By: Kayla Villegas
“At first, I didn’t want to seem too eager and answer right away,” Spencer Laughman, Tiger Transport employee, admitted about answering Tiger Transport calls. “But the phone only rings twice.”
Laughman is celebrating his sixth day on the job.
“The mail kids have a so much more important job,” Laughman said.
Witt transportation service has seen some new changes. Tiger Transport, once known as “Witt Escort,” offers taxi-like service for students to and from locations within the university district seven days a week at no charge.
Students are now able to download the mobile application, “Tiger Transport,” allowing them to login with their student ID and enter a request for pickup where and when they specify. The request then loads into a driver’s iPad, directing him or her to the next pickup location.
For Tiger Transport employee Olivia Gildea, her job gives her the occasional love interest.
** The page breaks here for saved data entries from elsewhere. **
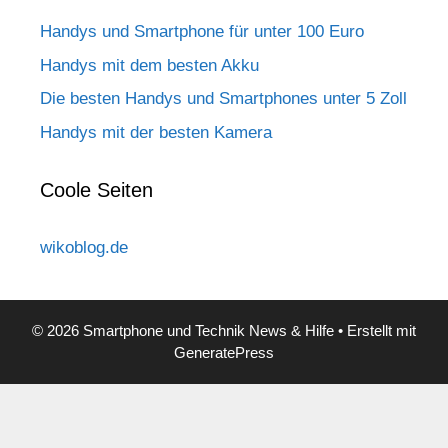
Handys und Smartphone für unter 100 Euro
Handys mit dem besten Akku
Die besten Handys und Smartphones unter 5 Zoll
Handys mit der besten Kamera
Coole Seiten
wikoblog.de
© 2026 Smartphone und Technik News & Hilfe
• Erstellt mit
GeneratePress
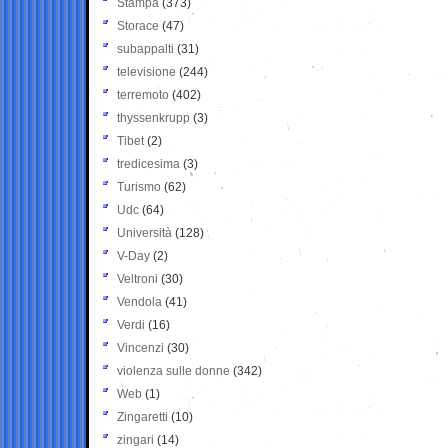
Stampa
(373)
Storace
(47)
subappalti
(31)
televisione
(244)
terremoto
(402)
thyssenkrupp
(3)
Tibet
(2)
tredicesima
(3)
Turismo
(62)
Udc
(64)
Università
(128)
V-Day
(2)
Veltroni
(30)
Vendola
(41)
Verdi
(16)
Vincenzi
(30)
violenza sulle donne
(342)
Web
(1)
Zingaretti
(10)
zingari
(14)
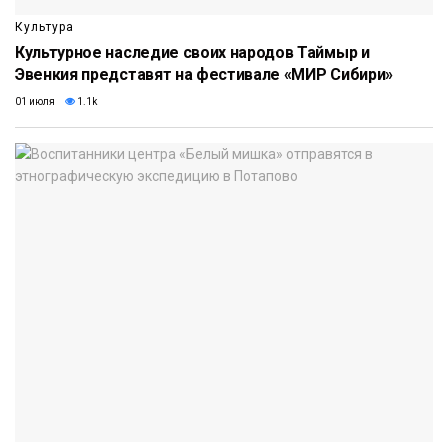
Культура
Культурное наследие своих народов Таймыр и
Эвенкия представят на фестивале «МИР Сибири»
01 июля
1.1k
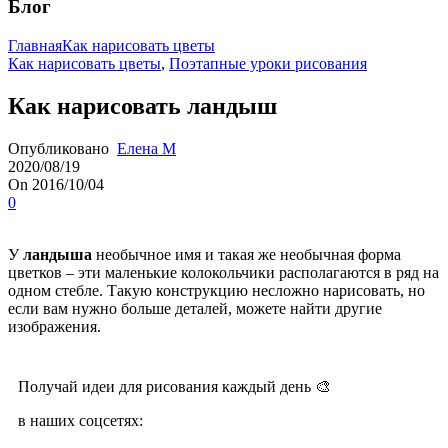
Блог
Главная
Как нарисовать цветы
Как нарисовать цветы
,
Поэтапные уроки рисования
Как нарисовать ландыш
Опубликовано
Елена М
2020/08/19
On 2016/10/04
0
У
ландыша
необычное имя и такая же необычная форма
цветков – эти маленькие колокольчики располагаются в ряд на
одном стебле. Такую конструкцию несложно нарисовать, но
если вам нужно больше деталей, можете найти другие
изображения.
Получай идеи для рисования каждый день 🎨
в наших соцсетях:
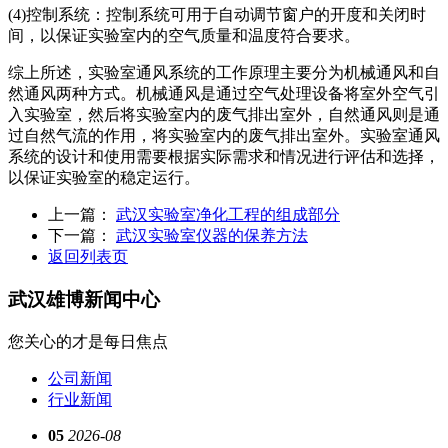
(4)控制系统：控制系统可用于自动调节窗户的开度和关闭时
间，以保证实验室内的空气质量和温度符合要求。
综上所述，实验室通风系统的工作原理主要分为机械通风和自
然通风两种方式。机械通风是通过空气处理设备将室外空气引
入实验室，然后将实验室内的废气排出室外，自然通风则是通
过自然气流的作用，将实验室内的废气排出室外。实验室通风
系统的设计和使用需要根据实际需求和情况进行评估和选择，
以保证实验室的稳定运行。
上一篇：
武汉实验室净化工程的组成部分
下一篇：
武汉实验室仪器的保养方法
返回列表页
武汉雄博
新闻中心
您关心的才是每日焦点
公司新闻
行业新闻
05
2026-08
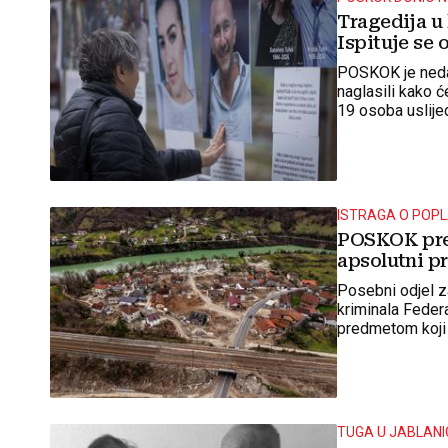
Tragedija u 
Ispituje se
POSKOK je nedav
naglasili kako će
19 osoba uslije
kada se na nase
ISTRAGA O POP
POSKOK preu
apsolutni pr
Posebni odjel z
kriminala Feder
predmetom koji s
poplavama u lis
TUGA U JABLANI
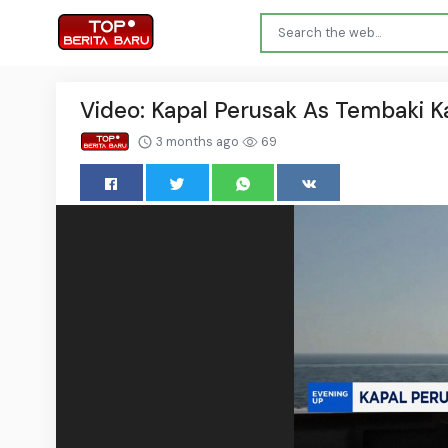
Video: Kapal Perusak As Tembaki K
3 months ago
69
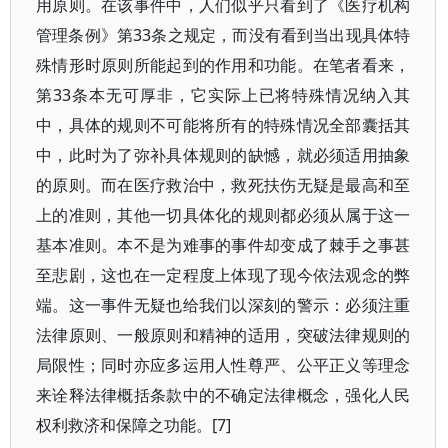
用原则。在该事件中，人们似乎只看到了《医疗机构
管理条例》第33条之规定，而没有看到当出现具体特
殊情形时原则所能起到的作用和功能。在笔者看来，
第33条本无可厚非，它实际上已将特殊情况纳入其
中，具体的规则不可能将所有的特殊情况全部囊括其
中，此时为了弥补具体规则的缺憾，就必须适用抽象
的原则。而在医疗救治中，救死扶伤无疑是最高和至
上的准则，其他一切具体化的规则都必须从属于这一
基本准则。本不是为难事的事件却变成了棘手之事甚
至悲剧，这也在一定程度上体现了现今依法观念的弊
端。这一事件无疑也给我们以深刻的警示：必须注重
法律原则、一般原则和精神的适用，突破法律规则的
局限性；同时亦应多运用人性尊严、公平正义等理念
来诠释法律概括条款中的不确定法律概念，强化人民
权利救济和保障之功能。[7]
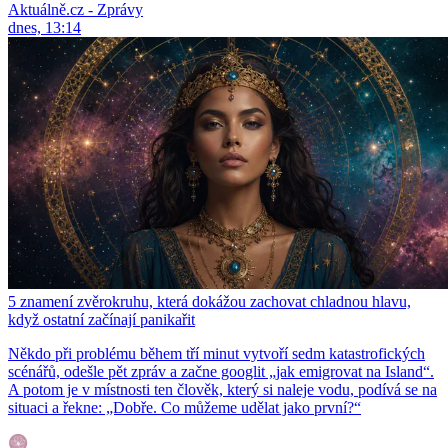
Aktuálně.cz - Zprávy
dnes, 13:14
5 znamení zvěrokruhu, která dokážou zachovat chladnou hlavu,
když ostatní začínají panikařit
Někdo při problému během tří minut vytvoří sedm katastrofických
scénářů, odešle pět zpráv a začne googlit „jak emigrovat na Island“.
A potom je v místnosti ten člověk, který si naleje vodu, podívá se na
situaci a řekne: „Dobře. Co můžeme udělat jako první?“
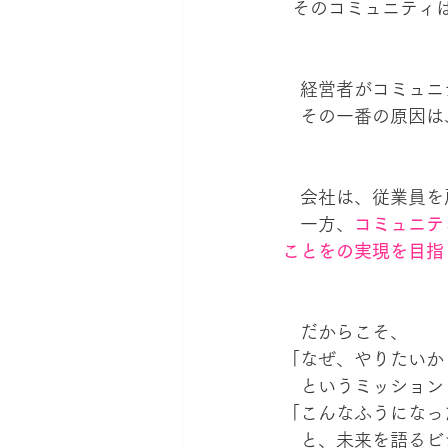
  そのコミュニテ
　経営者がコミュニ
　その一番の原因は
　会社は、従業員を
　一方、
コミュニテ
ことをの実現を目指
　だからこそ、
「なぜ、やりたいか
　というミッション
「こんなふうになっ
　と、未来を語るビ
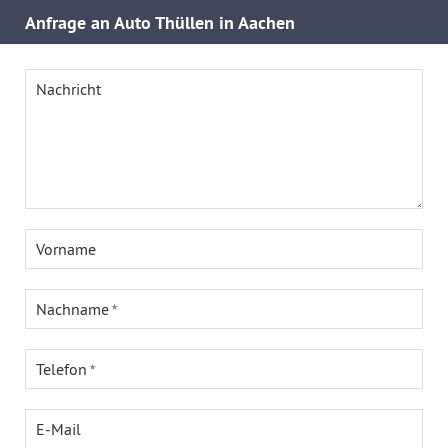
Anfrage an Auto Thüllen in Aachen
Nachricht
Vorname
Nachname
Telefon
E-Mail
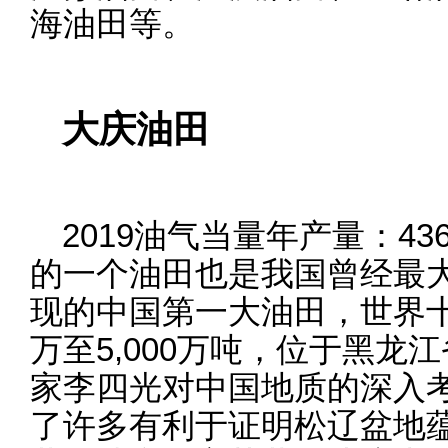
海油田等。
大庆油田
2019油气当量年产量：4
的一个油田也是我国曾经最大的
现的中国第一大油田，世界十
万至5,000万吨，位于黑龙
家李四光对中国地质的深入
了许多有利于证明松辽盆地蕴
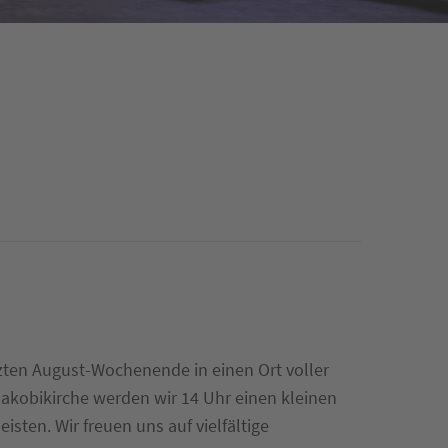
tzten August-Wochenende in einen Ort voller
akobikirche werden wir 14 Uhr einen kleinen
sten. Wir freuen uns auf vielfältige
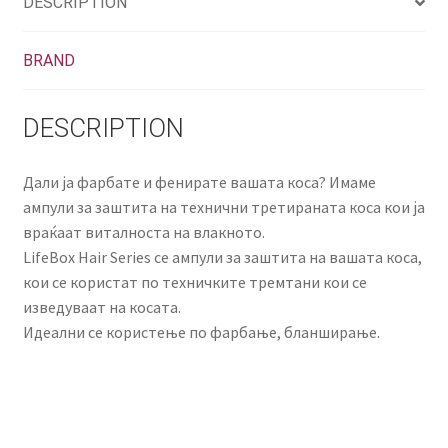
DESCRIPTION
BRAND
DESCRIPTION
Дали ја фарбате и фенирате вашата коса? Имаме
ампули за заштита на технични третираната коса кои ја
враќаат виталноста на влакното.
LifeBox Hair Series се ампули за заштита на вашата коса,
кои се користат по техничките тремтани кои се
изведуваат на косата.
Идеални се користење по фарбање, бланширање.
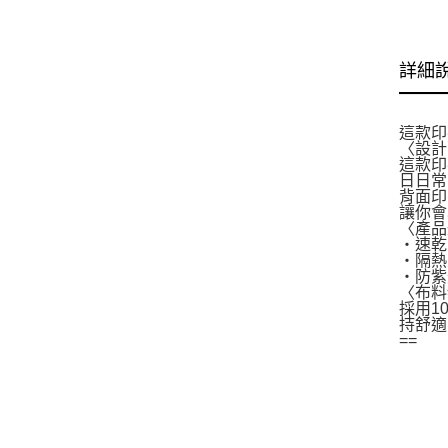
詳細
這款印
〈設計
這款印
日日常
背面印
讓你會
〈產品
・速乾
・隔熱
・防紫
〈布料
採用1
持舒適
==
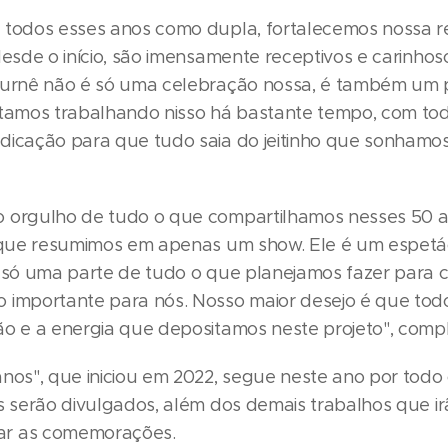
 todos esses anos como dupla, fortalecemos nossa 
desde o início, são imensamente receptivos e carinho
turnê não é só uma celebração nossa, é também um 
stamos trabalhando nisso há bastante tempo, com to
dicação para que tudo saia do jeitinho que sonhamos
 orgulho de tudo o que compartilhamos nesses 50 an
r que resumimos em apenas um show. Ele é um espet
é só uma parte de tudo o que planejamos fazer para
 importante para nós. Nosso maior desejo é que tod
ão e a energia que depositamos neste projeto", comp
nos", que iniciou em 2022, segue neste ano por todo o
is serão divulgados, além dos demais trabalhos que i
r as comemorações.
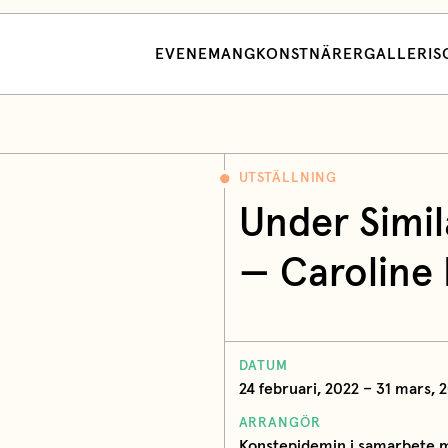
EVENEMANG
KONSTNÄRER
GALLERI
S
UTSTÄLLNING
Under Simil
— Caroline
DATUM
24 februari, 2022 – 31 mars, 
ARRANGÖR
Konstepidemin i samarbete 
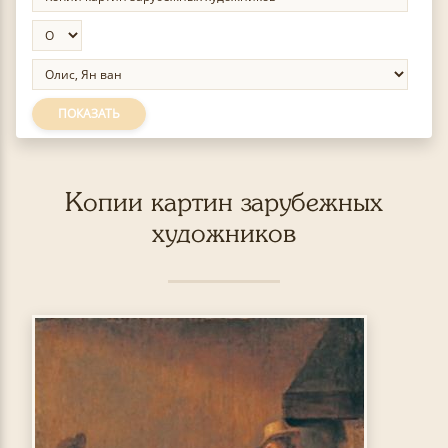
ПОКАЗАТЬ
Копии картин зарубежных
художников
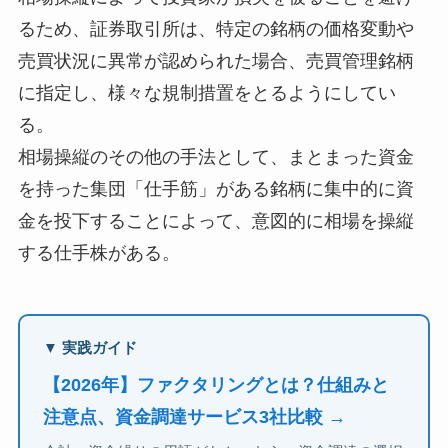
るため、証券取引所は、特定の銘柄の価格変動や
売買状況に異常が認められた場合、売買管理銘柄
に指定し、様々な規制措置をとるようにしてい
る。
相場操縦のその他の手法として、まとまった資金
を持った集団「仕手筋」がある銘柄に集中的に資
金を投下することによって、意図的に相場を操縦
する仕手株がある。
▼ 実践ガイド
【2026年】ファクタリングとは？仕組みと
注意点、資金調達サービス3社比較 →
“He fell into my van one night and ended up getting my number,” she said, referring to the guy she currently classifies under “talking” status. “And now, we’re like – a thing.”
In a span of two hours, the drivers met an aspiring Fulbright scholar scared about the uncertainty of her future, a gamer who was busy playing “One Night Ultimate” and Cassandra, whose mantra includes three words: “Cheer is Life.”
As the squealing van drove past students jumping from puddle to puddle and party-goers holding hands on their walk home, Laughman, intensely fixated on the road shared his love for Stephen King and Larry McMurtry novels.
In the midst of conversation, he was quickly interrupted by another call of duty.
“Alright, we’re on the move, I guess,” he said into his walkie talkie to Gildea. The two Tiger Transport employees switch on and off between answering calls and physically driving the callers throughout the shift.
Gildea and Laughman both have faced a unique challenge in the few days of employment – navigating campus. Despite a few wrong turns, the two both demonstrated concentration and efficiency on the road. True professionals.
In recent years, Tiger Transport has shifted gears, so to speak, and will only take students on transports to academic and administrative buildings, residence halls, campus houses, parked cars, etc. In the past, the service experienced multiple calls in one night requesting drop offs from party to party and finishing at the local bar. They no longer wish to be used as a “drunk bus.”
No matter the circumstance, students’ safety always comes first. The Wittenberg Police Department will always send a police escort when the circumstance arises – no matter how inebriated a student may be.
Tiger Transport’s main concern is guaranteeing the safety of all Wittenberg students. Aside from the bustle of the job, the Wittenberg Police and Security department has created its own sense of family in the small annex of Recitation Hall. With a wide variety of calls and the occasional interruption of vomit reports in Tower Hall, every night is different for the 4 p.m. to 1:30 a.m. shift.
Regardless of late hours, Laughman and Gildea both consider their employment a pretty great gig.